_PARTS OF THE EXERCISE:_
• a. Decide whether each statement agrees with the forum thread below on validating a header record. For each, answer yes or no and quote the exact words from the thread that settle it. (i) The header record and the detail record share the same layout. (ii) The suggested job design uses two external source stages. (iii) The detail record layout includes an Emp_Id field.
• b. From the forum thread below on validating a header record, pull out word for word the passage that begins at "head -2 File" and stops after "successful otherwise failed.".
++++ TEXT PROVIDED ++++
Header Record Validation in a fixed width file

chaithanya · Post by **chaithanya** » Mon May 27, 2013 11:36 pm

Hi

I have a fixed width file with header record and detail record. Header record layout is different from that of detail record.

For example, I have the data:

00Employee_Details2013-05-242 -------------->HeaderRecord
012012-01-01Ram29842013-05-24 23:23:45 --------------->Detail Records
012012-02-02Sita39842013-13-24 23:23:45

The header record has the layout as:
Headerrecord_type file_description Date_created record_count

The Detail record has the layout as:
Detailrecord_type join_date Name Emp_Id RecordCreate_date

I have to check if the header "Date_created" is equal to the detail "Record Create date" . Any idea on how to store the header record separately for processing?

Thanks

prasson_ibm · Post by **prasson_ibm** » Tue May 28, 2013 1:13 am

Hi,
Before processing a file,design file validation job.Use two external source stages,your job design will be like this:-

External source1---->Col Gen dummy-->Join On dummy----Transf---Copy

External Source2---->Col Gen Dummy--->

In External Source1 Stage Write below unix command:-

Code: Select all

head -1 File Name|cut -c19-27

In External Source2 Stage write below unix command:-

Code: Select all

head -2 File Name|tail -1|cut -c20-28

Inner join on dummy column.In transformer validate external src1 and external src2 output,if it is matching your file validation is successful otherwise failed.

ray.wurlod · Post by **ray.wurlod** » Tue May 28, 2013 2:52 am

Why do you always post UNIX solutions on a DataStage forum?
++++ RECORD LIST ++++
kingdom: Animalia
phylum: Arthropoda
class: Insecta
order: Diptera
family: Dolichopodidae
++++
++++ RECORD LIST ++++
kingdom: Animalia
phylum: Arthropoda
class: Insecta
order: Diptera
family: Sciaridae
++++
++++ RECORD LIST ++++
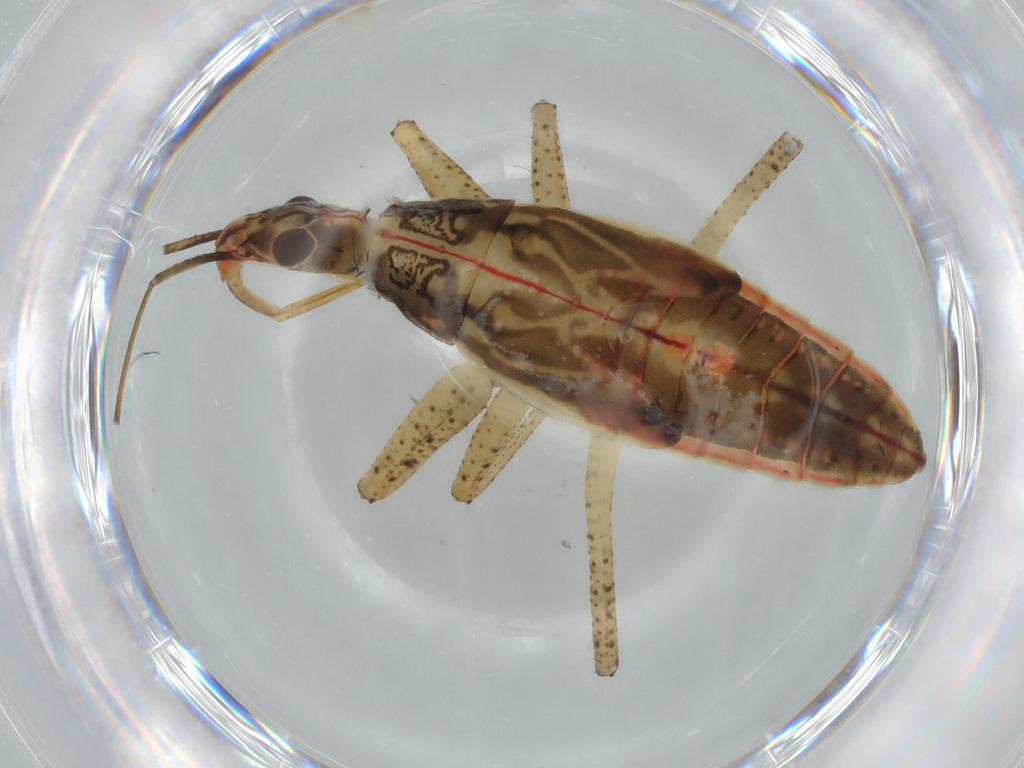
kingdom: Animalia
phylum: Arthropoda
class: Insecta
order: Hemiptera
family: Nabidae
++++
_THE REPLIES:_
• a.
(i) No: "Header record layout is different from that of detail record."
(ii) Yes: "Use two external source stages"
(iii) Yes: "Detailrecord_type join_date Name Emp_Id RecordCreate_date"

• b.
head -2 File Name|tail -1|cut -c20-28

Inner join on dummy column.In transformer validate external src1 and external src2 output,if it is matching your file validation is successful otherwise failed.